Dice el refrán «Cuando el río suena, agua lleva»
Se quejan los hosteleros de que, debido a las normas del Gobierno, la cosa no pinta bien para sus negocios.
Yo pienso que son ellos los que echan a la clientela para atrás.
Esta mañana he ido a ver un bar que recomendaba aquí una amiga la semana pasada, anunciando una degustación de caracoles para el pasado sábado, a la que no fui intuyendo que habría mucha gente y poco espacio.
Está ubicado en el centro, detrás del castillo, y tiene una terraza acristalada y con seis u siete mesas en la calle .
Caminando por la acera delante de mí iba un matrimonio que ha mirado la terraza y ha seguido para adelante.

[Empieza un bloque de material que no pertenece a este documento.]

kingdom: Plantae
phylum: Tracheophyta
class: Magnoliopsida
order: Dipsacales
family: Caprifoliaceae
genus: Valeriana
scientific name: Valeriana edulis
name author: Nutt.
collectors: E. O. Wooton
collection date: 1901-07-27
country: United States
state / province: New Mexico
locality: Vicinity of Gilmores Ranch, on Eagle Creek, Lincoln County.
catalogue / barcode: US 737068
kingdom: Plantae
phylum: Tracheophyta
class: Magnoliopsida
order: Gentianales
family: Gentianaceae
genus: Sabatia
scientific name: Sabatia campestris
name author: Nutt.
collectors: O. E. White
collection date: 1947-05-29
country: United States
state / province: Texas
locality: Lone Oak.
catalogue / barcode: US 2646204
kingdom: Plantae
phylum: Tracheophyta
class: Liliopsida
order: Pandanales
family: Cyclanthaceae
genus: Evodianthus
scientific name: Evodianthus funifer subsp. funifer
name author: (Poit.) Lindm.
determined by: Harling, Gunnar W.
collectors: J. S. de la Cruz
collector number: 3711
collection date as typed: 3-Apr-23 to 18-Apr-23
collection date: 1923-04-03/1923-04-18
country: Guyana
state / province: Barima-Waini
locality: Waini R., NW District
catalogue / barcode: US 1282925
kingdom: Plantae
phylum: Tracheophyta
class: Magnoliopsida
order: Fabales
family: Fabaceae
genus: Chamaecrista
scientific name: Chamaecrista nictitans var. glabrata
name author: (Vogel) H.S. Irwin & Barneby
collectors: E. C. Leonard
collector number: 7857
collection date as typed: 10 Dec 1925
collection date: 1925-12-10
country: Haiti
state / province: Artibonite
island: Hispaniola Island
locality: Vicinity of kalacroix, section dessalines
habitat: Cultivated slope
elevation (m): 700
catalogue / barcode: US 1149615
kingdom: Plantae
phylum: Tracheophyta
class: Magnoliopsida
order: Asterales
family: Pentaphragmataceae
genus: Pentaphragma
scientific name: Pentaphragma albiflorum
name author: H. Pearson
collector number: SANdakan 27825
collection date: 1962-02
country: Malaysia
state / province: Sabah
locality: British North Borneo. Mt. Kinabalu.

Igual que yo. Dos mesas de la terraza estaban ocupadas por vasos y platos sucios de desayunos. Un metro más arriba, cuatro ancianos sin mascarillas y en pie en medio de la terraza, discutían sobre pensiones y vacunas. En la puerta de entrada al bar había una joven con los brazos cruzados escuchando la conversación. Imagino que era la dueña o la camarera.
Yo iba tomar café y preguntar sobre la carta del menú por si algún día se nos apetecía a Carmen y a mí comer allí. Pero ni me he detenido. Al salir de la plaza del castillo y continuar por la calle de enfrente he llegado al cruce con la calle Luna, donde el matrimonio que iba delante de mí se ha sentado a una mesa del restaurante El Puerto.
Así se pierden los clientes.
Por la misma razón –gente charlando de pie sin mascarillas dentro de la terraza, y otros fumando–, dejamos de entrar desde el pasado verano mi esposa yo al bar de la barriada en el que solíamos cenar casi todos los sábados. Es verdad que el Gobierno les va a ayudar a recuperar las pérdidas; pero el cliente que se va disgustado de un sitio difícilmente regresa.